10/8/17

A LA MIERDA EL TRABAJO (2ª PARTE)

Hagamos el camino inverso y vayamos hacia atrás en el tiempo. Las empresas son “multinacionales” desde hace ya algún tiempo. En las décadas de 1970 y 1980, antes de que surtieran efecto las rebajas impositivas que Ronald Reagan impulsó, aproximadamente un 60% de los bienes manufacturados que se importaban eran fabricados por empresas estadounidenses en el exterior, en el extranjero. Desde entonces, este porcentaje ha aumentado ligeramente, pero no tanto.

Los trabajadores chinos no son el problema, sino más bien la idiotez sin hogar y sin sentido de la contabilidad empresarial. Por eso es tan risible la decisión tomada en 2010 gracias a Citizens United (Ciudadanos Unidos), que sostiene que la libertad de expresión es aplicable también a las donaciones electorales. El dinero no es una expresión, como tampoco lo es el ruido. La Corte Suprema ha evocado un ser viviente, una nueva persona, de entre los restos del derecho común, y ha creado un mundo real que da más miedo que su equivalente cinematográfico, ya sea este el que aparece en Frankenstein, Blade Runner o, más recientemente, en Transformers. Pero la realidad es esta: la inversión empresarial o privada no genera la mayoría de los trabajos, así que subir los impuestos a la ganancia empresarial no tendrá ningún efecto sobre el empleo. Has leído bien.

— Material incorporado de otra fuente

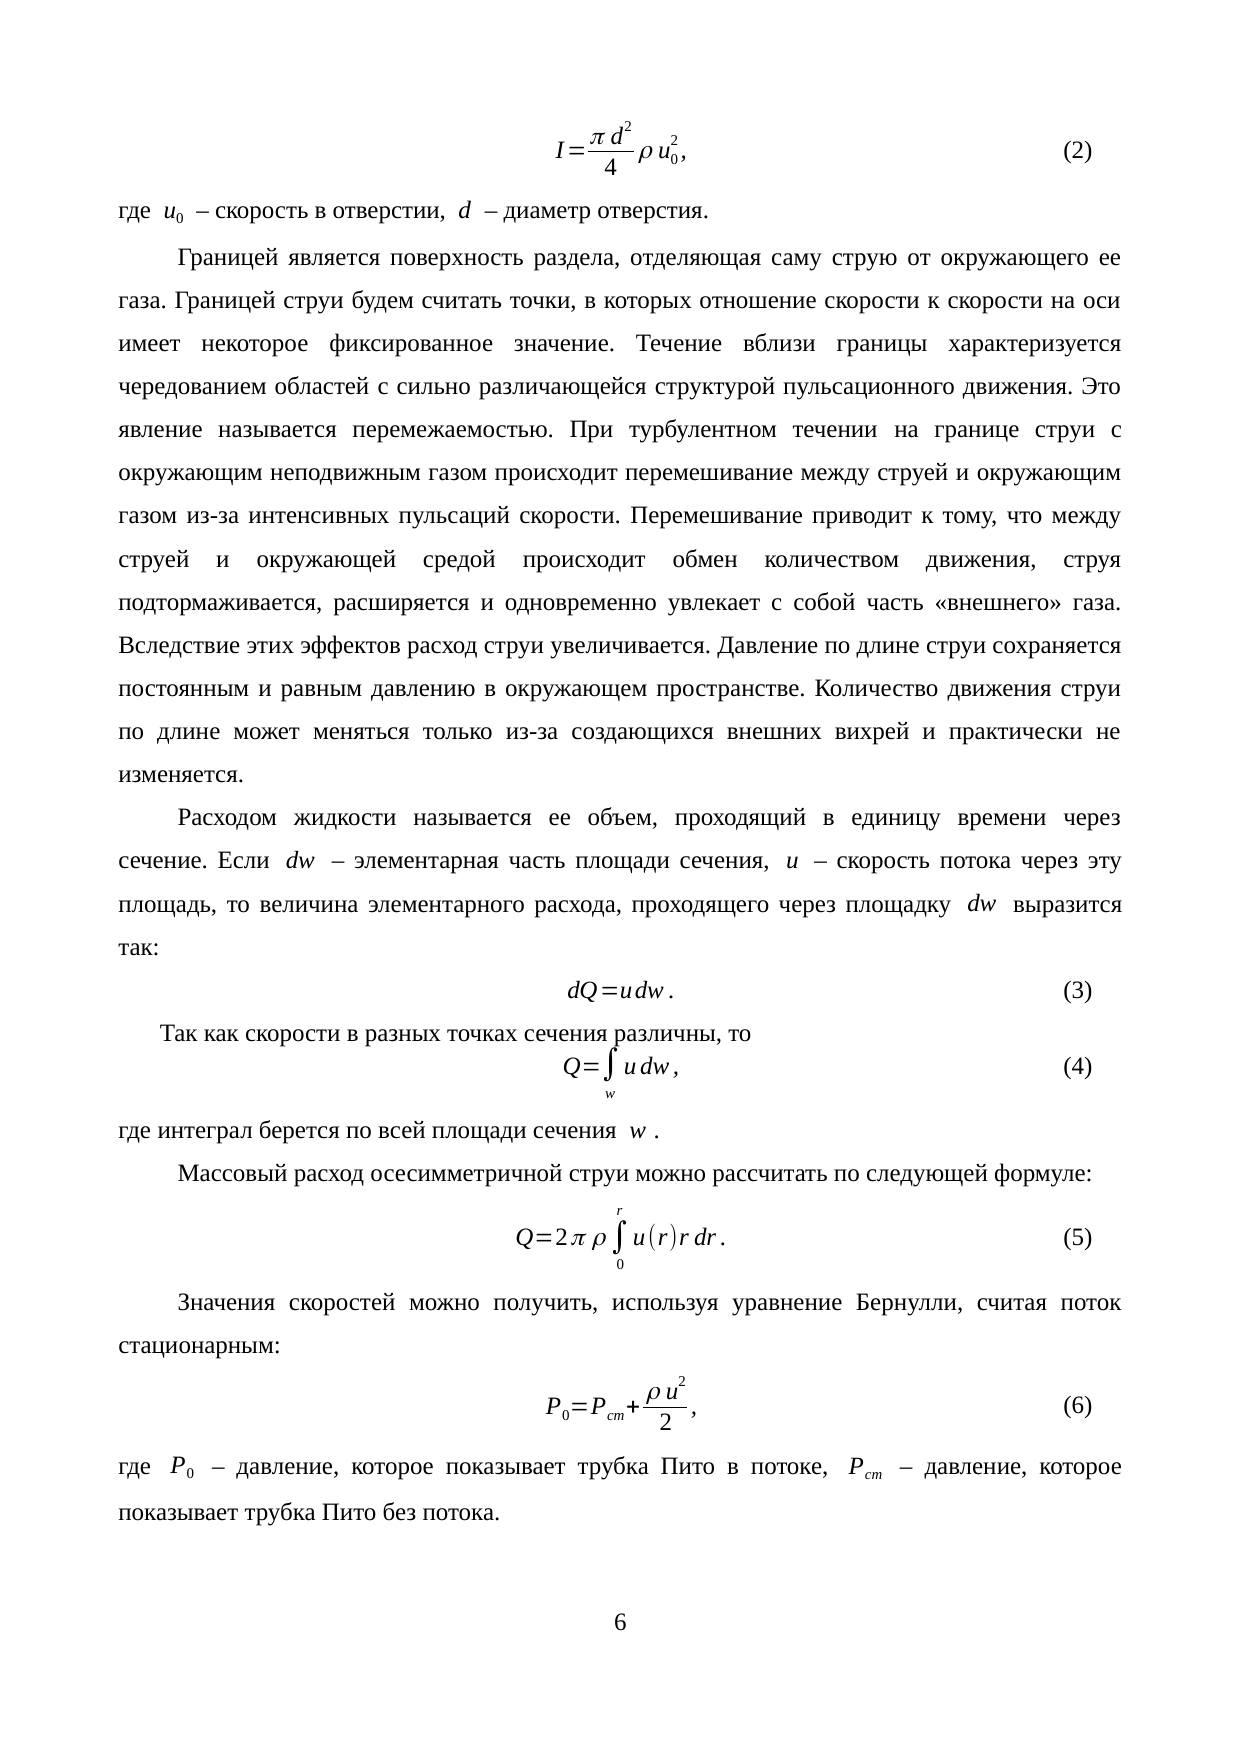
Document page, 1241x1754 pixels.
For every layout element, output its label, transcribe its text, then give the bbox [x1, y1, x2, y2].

text Так как скорости в разных точках сечения различны, то [118, 1018, 1122, 1047]
text Значения скоростей можно получить, используя уравнение Бернулли, считая поток стационарным: [118, 1287, 1122, 1358]
text (4) [118, 1047, 1122, 1101]
text (2) [118, 118, 1122, 181]
text где интеграл берется по всей площади сечения . [118, 1115, 1122, 1144]
text Границей является поверхность раздела, отделяющая саму струю от окружающего ее газа. Границей струи будем считать точки, в которых отношение скорости к скорости на оси имеет некоторое фиксированное значение. Течение вблизи границы характеризуется чередованием областей с сильно различающейся структурой пульсационного движения. Это явление называется перемежаемостью. При турбулентном течении на границе струи с окружающим неподвижным газом происходит перемешивание между струей и окружающим газом из-за интенсивных пульсаций скорости. Перемешивание приводит к тому, что между струей и окружающей средой происходит обмен количеством движения, струя подтормаживается, расширяется и одновременно увлекает с собой часть «внешнего» газа. Вследствие этих эффектов расход струи увеличивается. Давление по длине струи сохраняется постоянным и равным давлению в окружающем пространстве. Количество движения струи по длине может меняться только из-за создающихся внешних вихрей и практически не изменяется. [118, 242, 1122, 788]
text где – скорость в отверстии, – диаметр отверстия. [118, 195, 1122, 227]
text (6) [118, 1373, 1122, 1436]
text Массовый расход осесимметричной струи можно рассчитать по следующей формуле: [118, 1158, 1122, 1187]
text Расходом жидкости называется ее объем, проходящий в единицу времени через сечение. Если – элементарная часть площади сечения, – скорость потока через эту площадь, то величина элементарного расхода, проходящего через площадку выразится так: [118, 802, 1122, 961]
text (5) [118, 1202, 1122, 1272]
text (3) [118, 975, 1122, 1004]
text где – давление, которое показывает трубка Пито в потоке, – давление, которое показывает трубка Пито без потока. [118, 1451, 1122, 1526]
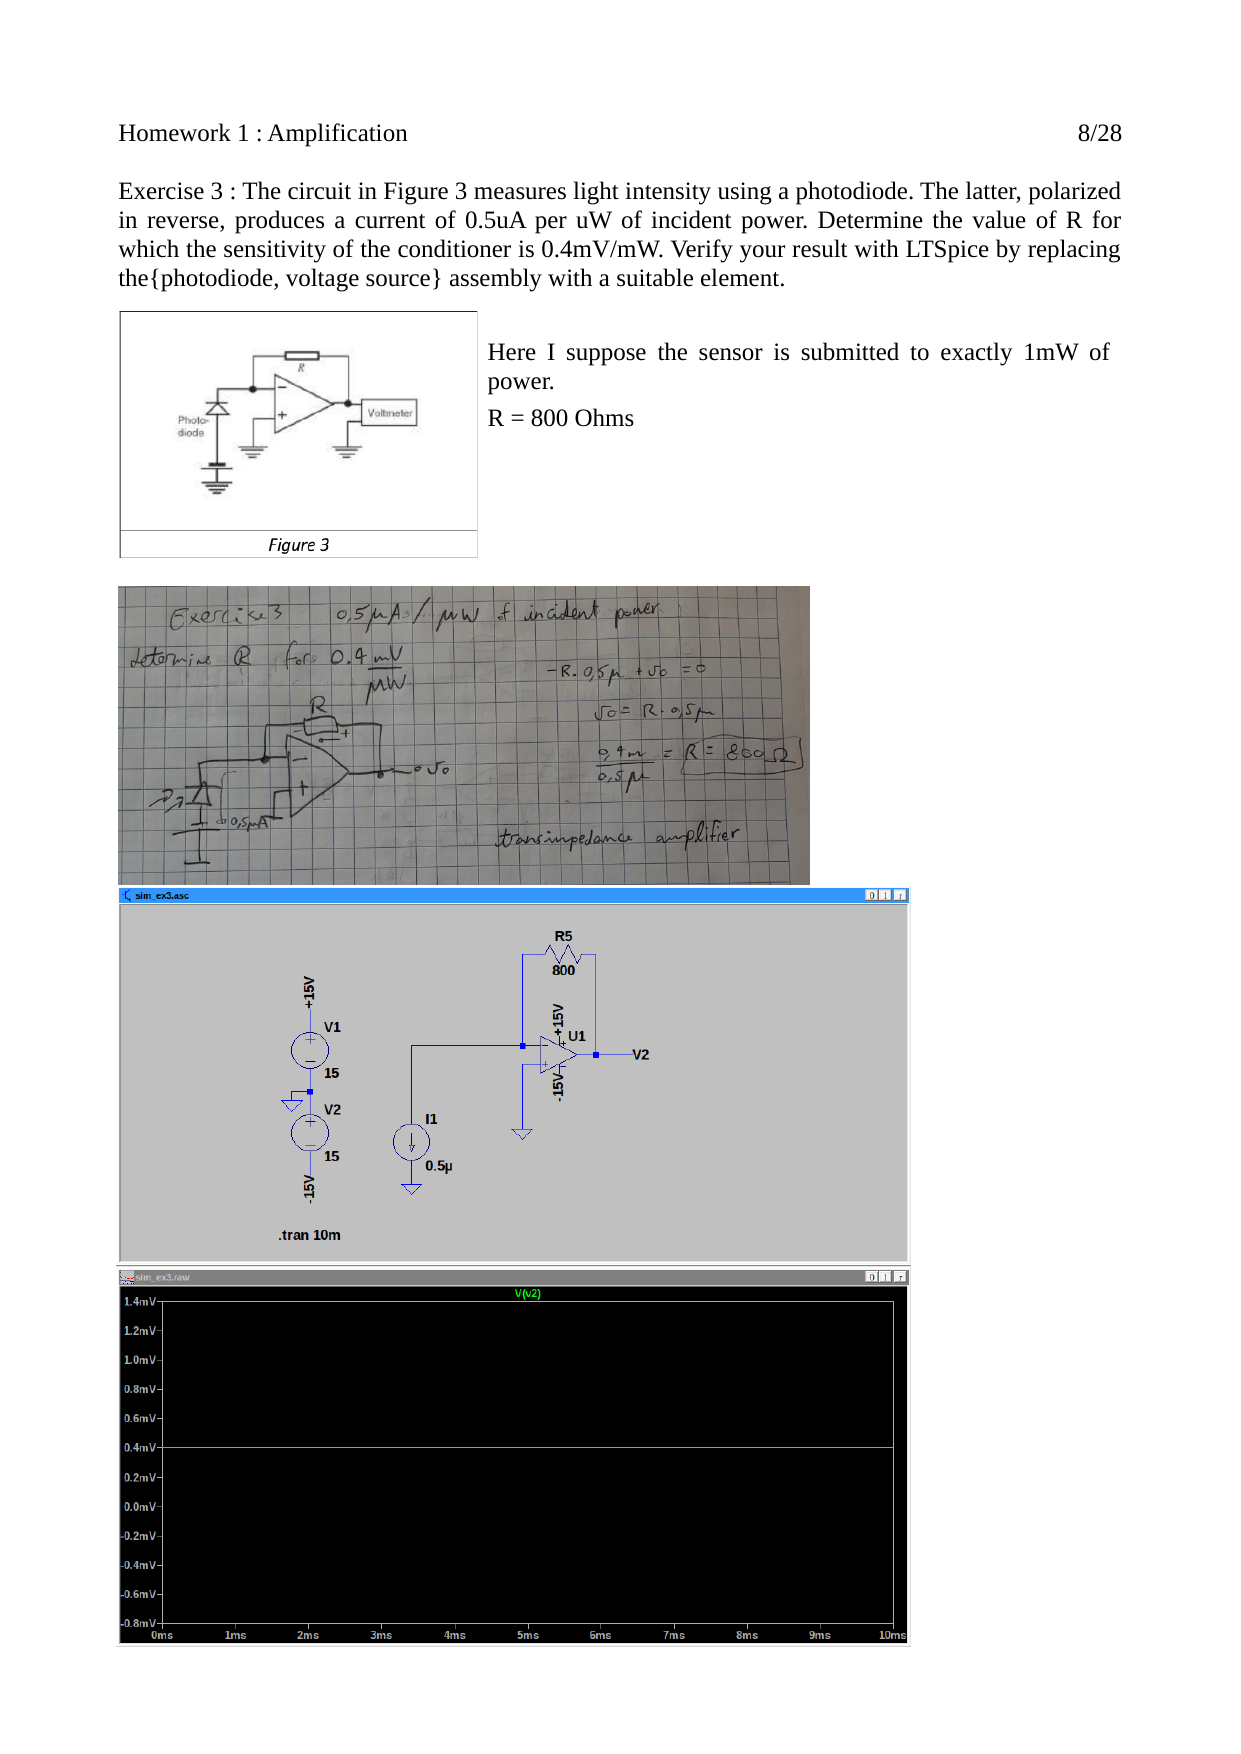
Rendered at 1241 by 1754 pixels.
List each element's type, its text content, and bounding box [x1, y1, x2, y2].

picture [118, 310, 478, 558]
text Exercise 3 : The circuit in Figure 3 measures light intensity using a photodiode. The latter, polarized in reverse, produces a current of 0.5uA per uW of incident power. Determine the value of R for which the sensitivity of the conditioner is 0.4mV/mW. Verify your result with LTSpice by replacing the{photodiode, voltage source} assembly with a suitable element. [118, 176, 1122, 291]
picture [116, 586, 911, 1647]
text Here I suppose the sensor is submitted to exactly 1mW of power. [478, 337, 1122, 395]
text R = 800 Ohms [478, 403, 1122, 432]
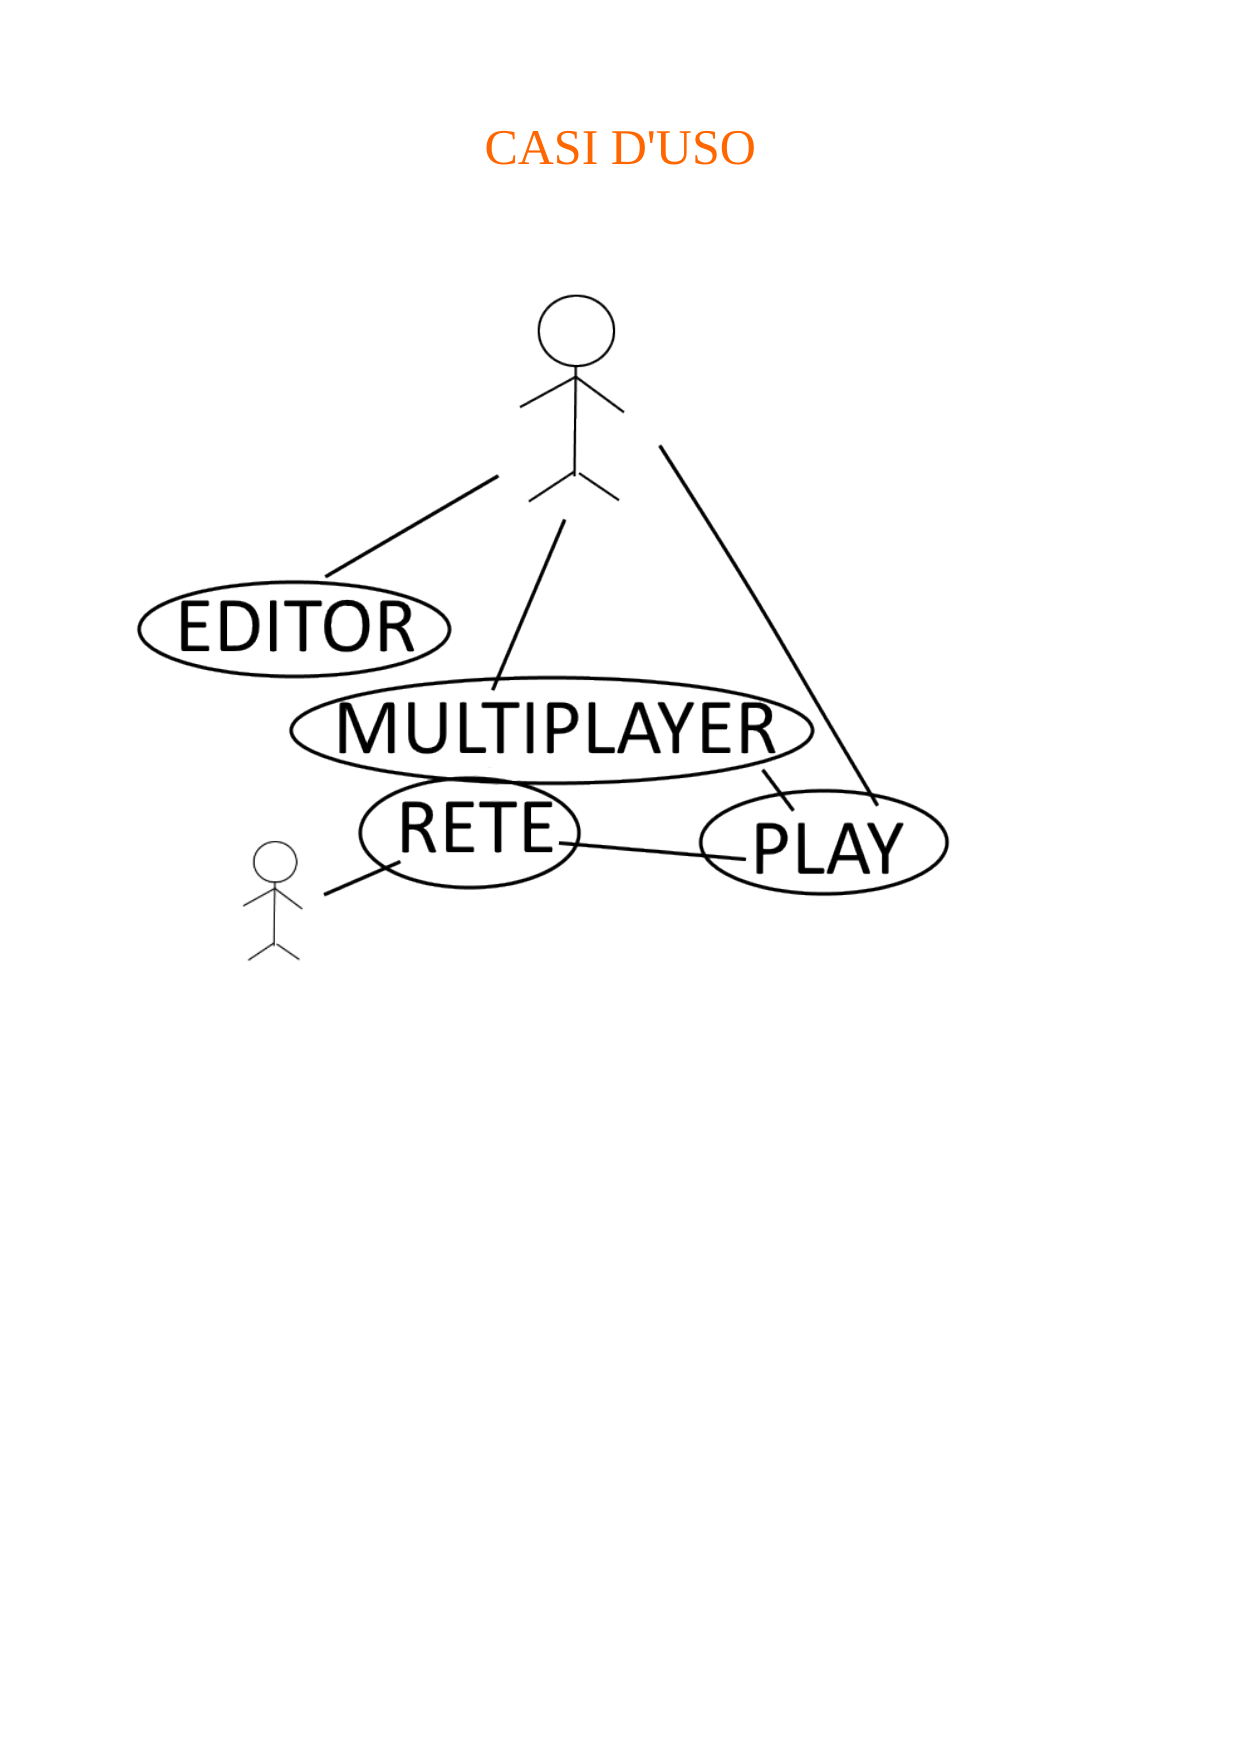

Desde la década de 1920, el crecimiento económico ha seguido aumentando a pesar de que la inversión privada se ha estancado. Esto significa que los beneficios no sirven para nada, excepto para anunciar a tus accionistas (o expertos en compras hostiles) que tu compañía es un negocio que funciona, un negocio próspero. No hacen falta beneficios para “reinvertir”, para financiar la expansión de tu mano de obra o de tu productividad, como ha quedado claramente demostrado gracias a la historia reciente de Apple y de la mayoría de las demás empresas.

Eso hace que las decisiones en materia de inversión que realizan los directores ejecutivos de las empresas tengan solo un efecto marginal sobre el empleo. Hacer que las empresas paguen más impuestos para poder financiar un Estado del bienestar que permita que amemos a nuestros vecinos y que cuidemos de nuestros hermanos no es un problema económico, es otra cosa, es una cuestión intelectual o un dilema moral. Cuando tenemos fe en el trabajo duro, estamos deseando que imprima carácter, pero al mismo tiempo estamos esperando, o confiando, que el mercado de trabajo asigne los ingresos de manera justa y racional. Ahí es donde está el problema, que estos dos conceptos van juntos de la mano. El carácter puede provenir del trabajo sólo cuando vemos que existe una relación inteligible y justificable entre el esfuerzo realizado, las habilidades aprendidas y la recompensa obtenida. Cuando observo que tu salario no tiene ninguna relación en absoluto con tu producción de valor real, o con los bienes duraderos que el resto de nosotros podemos utilizar y apreciar (y cuando digo duradero no me refiero solo a cosas materiales), entonces empiezo a dudar de que el carácter sea una consecuencia del trabajo duro.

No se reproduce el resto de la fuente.